### Problème à résoudre:
Modifiez le texte sur l'électrification du Québec : reprenez la partie qui s'ouvre sur les mots contenant « L’objectif est de » et se termine par « électrique métropolitain (REM) », en y remplaçant « investissements majeurs » par « investissements importants ».

___ Texte fourni

Le premier ministre François Legault a déclaré lors du congrès général de la Coalition Avenir Québec que 3 grands chantiers seront lancés pour “électrifier le Québec”.
L’objectif est de réduire la consommation de pétrole de 40% d’ici 2030. Par extension, si 40% moins de pétrole est consommé, les émissions de GES doivent suivre une diminution similaire. D’ailleurs, Québec doit dévoiler l’an prochain son plan de réduction des GES qui cible une réduction de 37,5% de ces derniers, d’ici 2030. Cette cible a été officialisée par le précédent gouvernement, pendant la conférence sur les changements climatiques de Paris, en 2015.
Ça laisse donc 10 années pour atteindre cette cible de réduction de pétrole de 40%, et par extension, 37,5% de réduction d’émission de GES.
Pour y arriver, M. Legault a annoncé un plan, lequel prévoit des investissements majeurs, mais uniquement dans le transport collectif. M. Legault a dressé une liste de sept projets qu’il souhaite mettre en branle :
  • Réseau électrique métropolitain (REM)
  • Extension du REM sur la Rive-Nord et la Rive-Sud
  • Prolongement de la ligne bleue du métro
  • Construction d’un tramway à l’Est de Montréal
  • Construction d’un tramway sur le boulevard Taschereau, sur la Rive-Sud
  • Construction d’un tramway à Québec
  • Construction d’un projet de transport sur rail à Gatineau
La question suivante se pose :
Est-ce réalisable de parvenir à réduire la consommation de pétole du Québec de 40% avec un plan comportant essentiellement des projets liés aux transports collectifs ?
Analysons d’abord le portrait actuel de consommation de pétole et d’émissions de GES.


Situation actuelle et cible 2030 – consommation de pétrole pour le secteur des transports routiers

Selon Statistique Canada, le pays a consommé plus de 44 milliards de litres de pétrole pour l’année 2017, uniquement pour les véhicules routiers.

______
___ Données à analyser

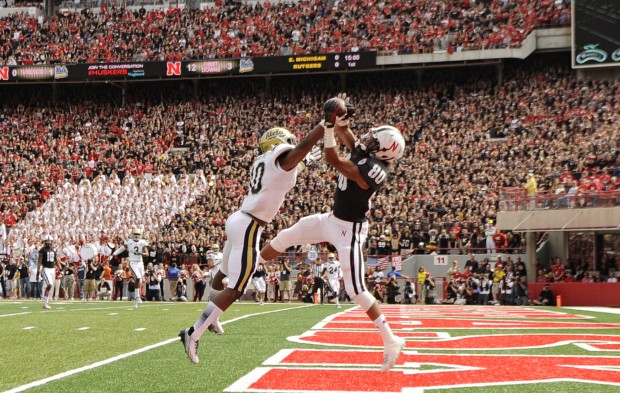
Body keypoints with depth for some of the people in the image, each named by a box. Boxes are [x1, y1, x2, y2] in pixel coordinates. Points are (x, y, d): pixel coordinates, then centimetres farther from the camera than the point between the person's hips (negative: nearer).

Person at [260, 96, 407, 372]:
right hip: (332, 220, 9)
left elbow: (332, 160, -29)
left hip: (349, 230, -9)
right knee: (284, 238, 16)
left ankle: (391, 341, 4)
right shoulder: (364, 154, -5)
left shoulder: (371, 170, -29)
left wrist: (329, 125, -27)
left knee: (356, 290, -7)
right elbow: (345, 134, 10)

______
___ Données à analyser

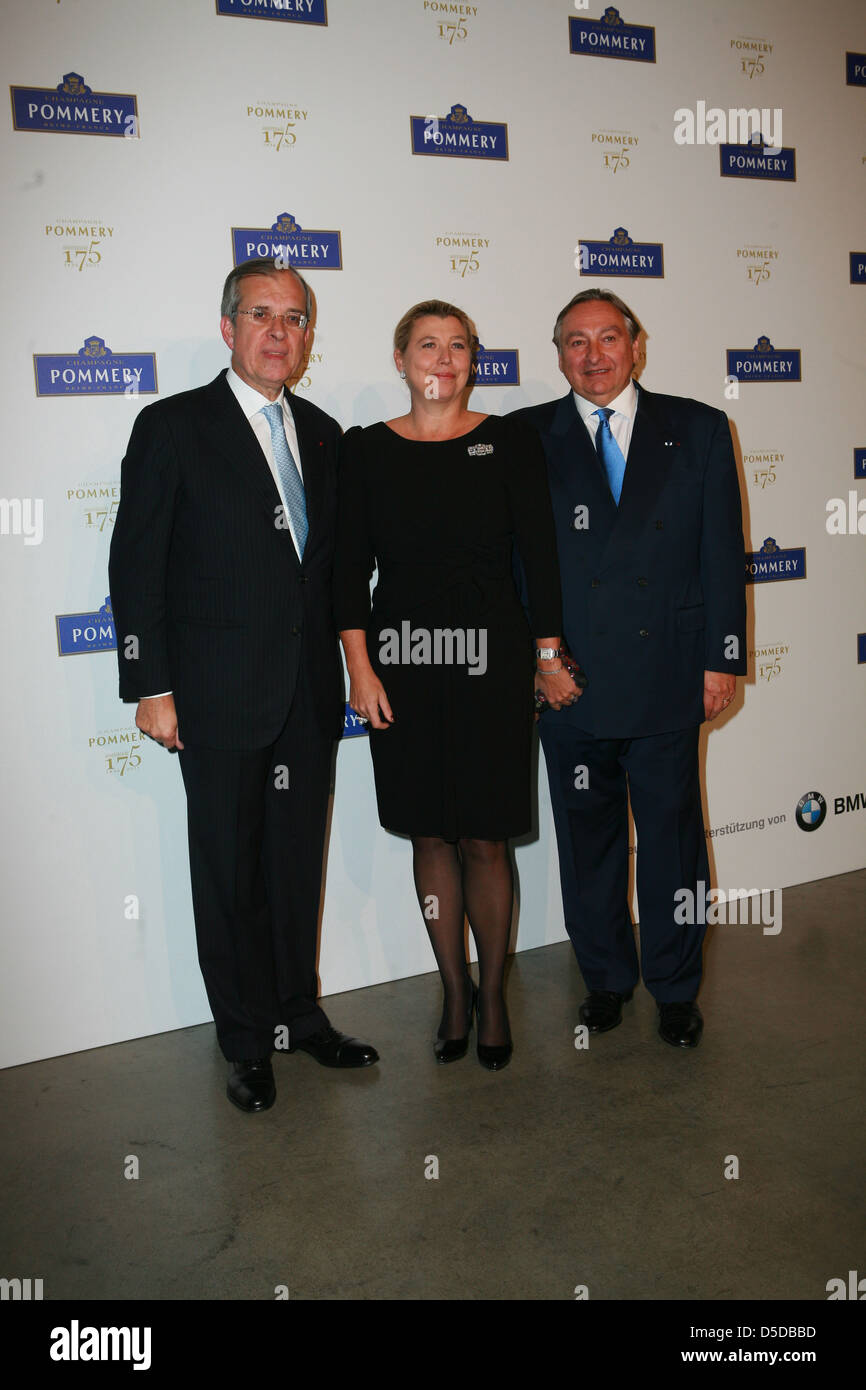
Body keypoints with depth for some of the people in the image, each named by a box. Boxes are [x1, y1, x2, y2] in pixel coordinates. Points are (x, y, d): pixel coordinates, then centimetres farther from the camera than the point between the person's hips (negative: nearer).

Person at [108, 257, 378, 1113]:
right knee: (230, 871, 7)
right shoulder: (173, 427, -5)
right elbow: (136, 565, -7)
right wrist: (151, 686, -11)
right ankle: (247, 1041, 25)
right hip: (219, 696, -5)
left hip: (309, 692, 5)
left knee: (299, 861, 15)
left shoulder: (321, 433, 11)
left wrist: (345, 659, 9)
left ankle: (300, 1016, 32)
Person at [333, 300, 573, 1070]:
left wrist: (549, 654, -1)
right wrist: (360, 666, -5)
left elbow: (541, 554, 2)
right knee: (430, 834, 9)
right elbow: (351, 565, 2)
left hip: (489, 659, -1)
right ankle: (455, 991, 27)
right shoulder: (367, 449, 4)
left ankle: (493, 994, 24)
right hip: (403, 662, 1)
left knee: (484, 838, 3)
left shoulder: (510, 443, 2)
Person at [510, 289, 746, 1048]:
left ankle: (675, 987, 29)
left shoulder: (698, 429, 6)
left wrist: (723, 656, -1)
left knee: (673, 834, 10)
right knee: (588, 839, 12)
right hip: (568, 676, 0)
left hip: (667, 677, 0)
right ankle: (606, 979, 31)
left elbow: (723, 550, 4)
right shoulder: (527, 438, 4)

______

### Réponse proposée:
L’objectif est de réduire la consommation de pétrole de 40% d’ici 2030. Par extension, si 40% moins de pétrole est consommé, les émissions de GES doivent suivre une diminution similaire. D’ailleurs, Québec doit dévoiler l’an prochain son plan de réduction des GES qui cible une réduction de 37,5% de ces derniers, d’ici 2030. Cette cible a été officialisée par le précédent gouvernement, pendant la conférence sur les changements climatiques de Paris, en 2015.
Ça laisse donc 10 années pour atteindre cette cible de réduction de pétrole de 40%, et par extension, 37,5% de réduction d’émission de GES.
Pour y arriver, M. Legault a annoncé un plan, lequel prévoit des investissements importants, mais uniquement dans le transport collectif. M. Legault a dressé une liste de sept projets qu’il souhaite mettre en branle :
  • Réseau électrique métropolitain (REM)